Preface
(Excerpt)
An ant hurries along a threshing floor
with its wheat grain, moving between huge stacks
of wheat, not knowing the abundance
all around. It thinks its one grain
is all there is to love
—Rumi, “The Road Home”
US is a collection of oral reports from across the United States, describing the many ways romantic love is sparked, pursued, won, and lost. The stories range from poetic, inspiring, erotic, and heartbreaking to hilarious, preposterous, and sometimes disgusting. US aims as an ensemble to do justice to the array of voices in our country, celebrating their earnestness, openness, optimism, vulgarity, humor, religiosity, sexuality, and generosity.
Love is one of the universal goals we share. It is a true bastion of absolute freedom. No one can tell us whom to love or how to love. We may do whatever we like, arrive at any arrangement we deem satisfying. Imperfect, irreducible, inexpressible, amazing, pathetic, frustrating, seldom gracefully executed, this is what we have, this is who we are.
We all have the power to make others feel terrible or wonderful, to tolerate them, to like and to love them. When we choose the latter, even imperfectly and sporadically, it’s one of the highest gifts we can bestow. We become, in a sense, magicians, transforming earthly lust with supernatural powers. Why are we not magicians more often? How can we be better magicians?
Neither my co-editors nor I can claim any special expertise about love. Our skill, we hope, is listening: encouraging subjects to express honestly not what they think love is supposed to be but how they actually experience and live it.
We sought to arrange our interviews in a collection readers would find compelling, entertaining, meaningful, and—at least sometimes—enlightening. As a friend described them after reading a few samples, “They’re like psychic bon bons.” This is because each interview reads like a complete short story, conveying a worldview, a regional perspective, a surprisingly intense glimpse into another life unimaginably different from our own.

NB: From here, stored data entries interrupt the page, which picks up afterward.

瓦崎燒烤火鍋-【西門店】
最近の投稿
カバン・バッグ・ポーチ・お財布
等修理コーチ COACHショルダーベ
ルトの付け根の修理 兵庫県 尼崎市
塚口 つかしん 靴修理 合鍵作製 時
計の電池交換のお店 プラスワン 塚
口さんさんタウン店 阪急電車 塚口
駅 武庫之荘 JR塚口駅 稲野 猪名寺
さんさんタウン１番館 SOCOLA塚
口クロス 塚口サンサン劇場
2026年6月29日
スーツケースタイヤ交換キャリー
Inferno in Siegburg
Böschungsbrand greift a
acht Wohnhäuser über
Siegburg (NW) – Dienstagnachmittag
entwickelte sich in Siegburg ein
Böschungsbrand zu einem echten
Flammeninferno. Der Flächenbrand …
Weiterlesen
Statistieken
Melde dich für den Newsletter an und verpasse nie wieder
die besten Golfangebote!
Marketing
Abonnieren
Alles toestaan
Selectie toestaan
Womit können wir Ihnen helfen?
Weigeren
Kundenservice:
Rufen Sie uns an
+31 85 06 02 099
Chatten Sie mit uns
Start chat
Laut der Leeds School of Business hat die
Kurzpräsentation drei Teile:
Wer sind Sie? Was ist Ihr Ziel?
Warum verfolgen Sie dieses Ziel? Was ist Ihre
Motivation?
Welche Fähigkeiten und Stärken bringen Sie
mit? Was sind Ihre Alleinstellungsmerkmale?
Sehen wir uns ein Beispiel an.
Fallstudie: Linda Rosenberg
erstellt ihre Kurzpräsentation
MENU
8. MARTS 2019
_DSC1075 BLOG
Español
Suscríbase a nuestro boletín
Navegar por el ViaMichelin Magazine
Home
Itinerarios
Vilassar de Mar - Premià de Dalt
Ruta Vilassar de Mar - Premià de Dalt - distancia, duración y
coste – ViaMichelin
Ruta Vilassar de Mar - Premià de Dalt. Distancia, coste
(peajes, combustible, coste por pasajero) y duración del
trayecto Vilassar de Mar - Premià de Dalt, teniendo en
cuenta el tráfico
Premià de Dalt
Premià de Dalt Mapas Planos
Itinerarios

One of the first questions people asked when we told them about our project was “How do you find these people?” In many ways, we revived the methodologies and the talented team of Gig: Americans Talk About Their Jobs, an oral history I co-edited ten years ago. The process then and now began with a mass e- mail, followed by hundreds of conversations with friends, colleagues, relatives, and people referred to us from all over the country. We asked each contact to sift through his or her mental and social Rolodex for subjects who identify as happy, sad, black, Asian, Hispanic, rich, poor, and so on, until we began to feel we had a trove of interviews at least somewhat representative of the incredible diversity of the United States.
The message of US is not that love is wonderful or horrible, or even that we are necessarily better people when we love (indeed, many of us become monstrous). Our aim was to avoid theorizing and hypothesizing altogether and simply document a representative sampling of Americans (or foreigners living on American soil), in all their variety, carrying on about romantic love. Every interview began with the same question: “Please tell me about the person whom you have loved the most.”
While we rigorously avoided editorial intrusion into the views of our subjects, the spirit of this book as a whole has long been guided by an idea from the Upanishad, a two thousand year-old Hindu religious text:
Who sees all beings in his own
Self, and his own Self in all beings, loses all fear.
At their best, these pages allow us to safely paratroop into the physical, emotional, and spiritual landscape of our fellow Americans. We may enjoy, admire, or recoil from what we learn from them. But my hope is that by traveling into the emotional reality of others who often are quite different from ourselves, we can expand our engagement with, and in fact love for, those around us. I can say that it has worked for me. The process of getting to know the people in Us has made me feel infinitely warmer toward humanity.